One Pentagon transition paper, the supposed source for the remark about slipping quality, says: "The transition to our all-volunteer force has been a dynamic process with the military achieving their objective in terms of quality and quantity, thereby sustaining a strong volunteer peacetime force." Another paper says "the Army made considerable quality gains." In terms of mental test scores, there was a larger proportion in the lowest category (IV) under the last draft than under the volunteer army. The percentage of military recruits who are high school graduates rose from 58 percent in fiscal 1974 to 65 percent in 1976, and the future objective is 68-90 percent depending on the branch. That is pretty strict, since 42 percent of those unemployed in 1976 had less than a high school education, and the unemployment rate among young high school dropouts is double that of graduates.

This is not to say that the transition papers do not complain of recruiting problems. The Marine memo notes that "reductions in recruit advertising (down $4.5 million), recruiting support (down $800,000) and recruiting personnel (down by 255 people) were directed by Congress in Fiscal Year 1977." The Army paper observed "a reduction of over $50 million and some 800 people in Fiscal Year 1976 and the transition quarter recruiting resources." The volunteer army hasn't failed, it has been sabotaged.

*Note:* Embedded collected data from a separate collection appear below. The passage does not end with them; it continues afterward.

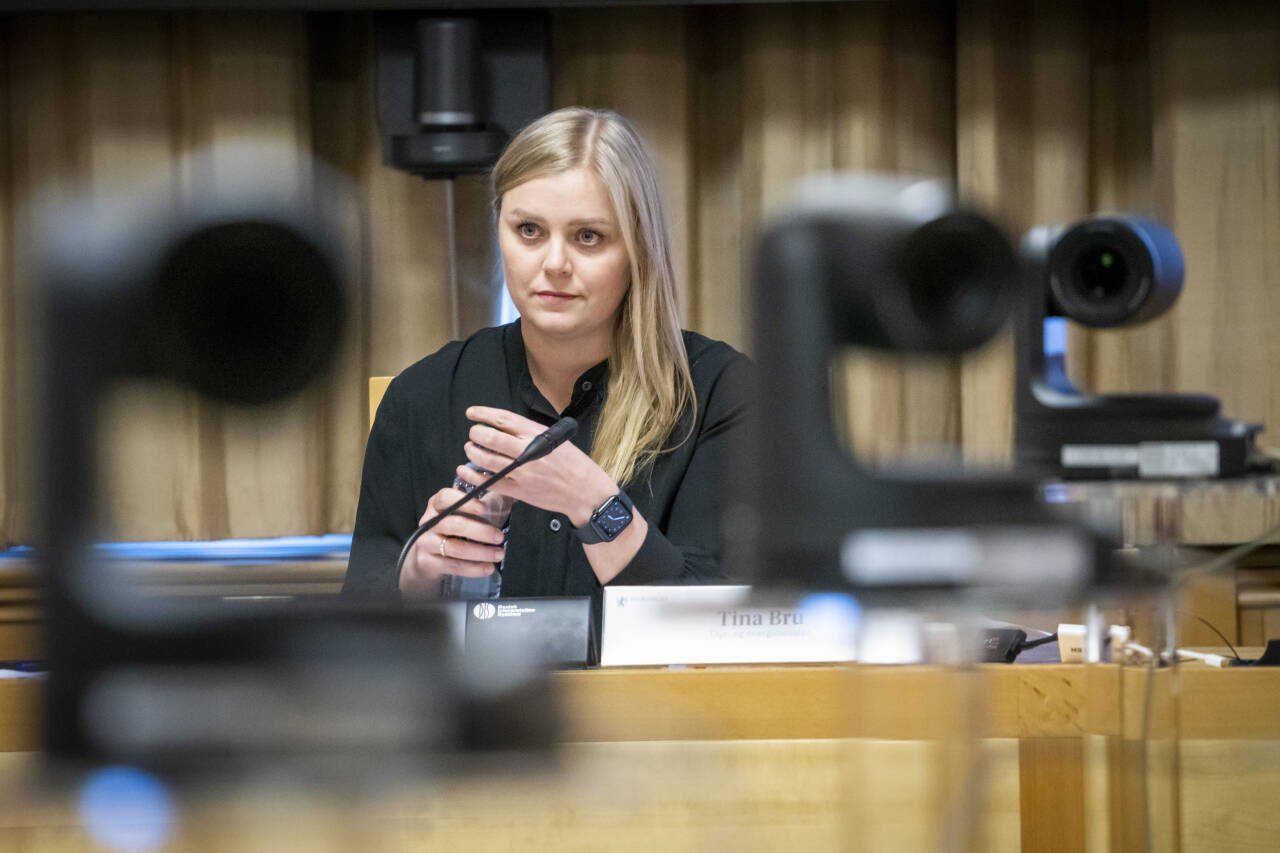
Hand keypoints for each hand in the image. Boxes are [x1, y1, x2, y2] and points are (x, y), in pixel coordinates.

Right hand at [397, 485, 507, 597]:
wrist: (426, 556)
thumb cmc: (450, 531)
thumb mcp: (459, 514)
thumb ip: (479, 506)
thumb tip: (506, 495)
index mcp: (436, 506)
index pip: (445, 498)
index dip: (465, 503)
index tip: (483, 508)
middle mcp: (428, 522)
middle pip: (453, 524)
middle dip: (480, 531)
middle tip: (499, 536)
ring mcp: (426, 543)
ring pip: (455, 548)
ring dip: (480, 552)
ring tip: (498, 554)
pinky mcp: (427, 562)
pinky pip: (453, 566)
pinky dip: (473, 568)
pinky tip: (487, 567)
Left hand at [457, 406, 616, 527]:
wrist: (585, 492)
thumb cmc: (573, 464)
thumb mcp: (556, 438)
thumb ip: (530, 432)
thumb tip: (503, 425)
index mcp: (537, 434)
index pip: (503, 419)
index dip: (483, 414)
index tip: (472, 412)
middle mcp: (527, 451)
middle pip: (490, 437)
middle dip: (476, 433)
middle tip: (473, 433)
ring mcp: (522, 473)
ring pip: (486, 459)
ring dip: (473, 452)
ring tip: (470, 448)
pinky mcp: (519, 491)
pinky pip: (490, 482)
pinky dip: (474, 476)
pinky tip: (467, 470)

Reenlistment efforts have also been weak. The services plan to enlist 400,000-430,000 a year to sustain a force level of 2.1 million—a very high turnover rate. First term attrition has risen from 25 to 37 percent in the last four years. If we continue to push experienced servicemen out the door with "marginal performer" discharges (estimated at 40,000 per year for 1977-82) and with pensions that look better than salaries, it will indeed require a large recruiting effort to replace them.

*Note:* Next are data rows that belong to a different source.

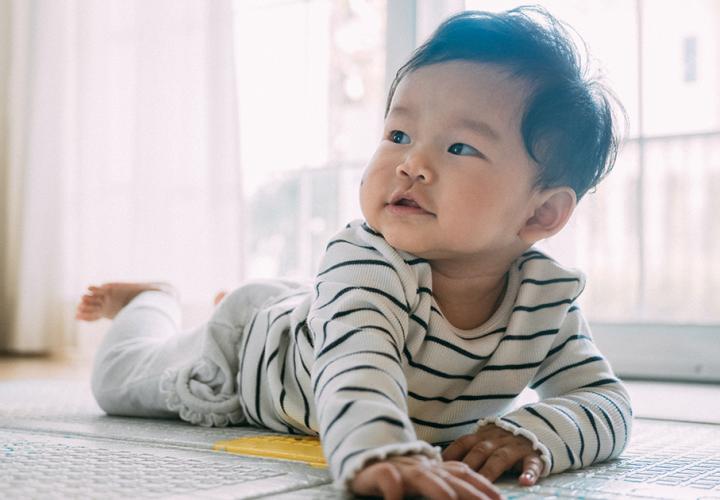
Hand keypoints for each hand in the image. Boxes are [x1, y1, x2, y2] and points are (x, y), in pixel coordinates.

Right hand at [351, 454, 501, 499]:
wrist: (364, 453)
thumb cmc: (398, 471)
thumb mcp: (426, 477)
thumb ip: (446, 483)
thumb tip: (469, 494)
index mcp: (436, 467)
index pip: (464, 474)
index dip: (484, 486)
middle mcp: (423, 466)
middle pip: (450, 479)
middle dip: (471, 493)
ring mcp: (402, 467)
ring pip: (423, 477)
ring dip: (438, 490)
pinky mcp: (379, 471)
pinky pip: (389, 480)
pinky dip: (394, 491)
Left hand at [441, 424, 542, 485]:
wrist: (537, 426)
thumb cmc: (503, 440)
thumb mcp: (485, 439)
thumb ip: (468, 450)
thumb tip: (441, 464)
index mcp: (482, 436)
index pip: (463, 442)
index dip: (451, 454)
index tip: (439, 467)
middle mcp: (497, 439)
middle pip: (480, 451)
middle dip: (468, 465)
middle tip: (458, 480)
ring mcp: (515, 446)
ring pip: (501, 458)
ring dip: (491, 471)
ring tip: (484, 483)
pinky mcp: (534, 454)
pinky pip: (532, 463)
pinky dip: (529, 472)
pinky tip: (525, 482)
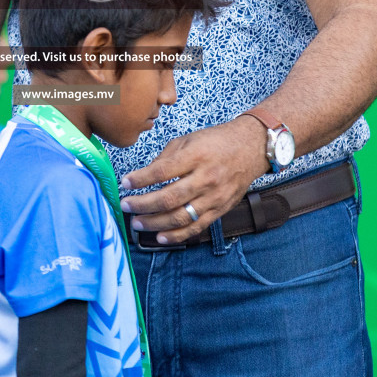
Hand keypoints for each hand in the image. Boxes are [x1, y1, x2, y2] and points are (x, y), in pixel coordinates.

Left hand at [118, 116, 268, 243]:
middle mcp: (206, 178)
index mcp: (196, 156)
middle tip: (126, 206)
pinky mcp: (220, 210)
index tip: (125, 183)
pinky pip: (196, 228)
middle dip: (143, 205)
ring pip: (181, 217)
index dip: (140, 179)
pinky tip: (160, 237)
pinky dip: (177, 235)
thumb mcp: (189, 139)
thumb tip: (145, 177)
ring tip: (137, 223)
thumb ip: (166, 158)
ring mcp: (214, 197)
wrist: (251, 149)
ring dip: (155, 223)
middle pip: (169, 198)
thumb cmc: (217, 142)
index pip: (162, 171)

The Times editorial ends up endorsing an extremely costly "form of universal service, civilian and military, without exemptions. In theory, this could seek to reduce teenage unemployment." Yes, and putting the kids in jail would also take them out of the civilian labor force. If unemployed teenagers would rather be in the army, they can enlist. If taxpayers really want to hire more unemployed teenagers, they are free to drop the educational barriers that keep most unemployed teens out of the armed services. None of this requires mandatory work at low pay, which is what the flowery phrase of "universal service" really means.

One of the Pentagon's transition papers predicted that "recruiting prospects for Fiscal Year 1977 are expected to become a media issue by March 1977." It was very obliging of the New York Times to help publicize this contrived issue a month before schedule.

Alan Reynolds is a vice president of the First National Bank of Chicago and editor of its First Chicago World Report. His Viewpoint appears in this column every third month.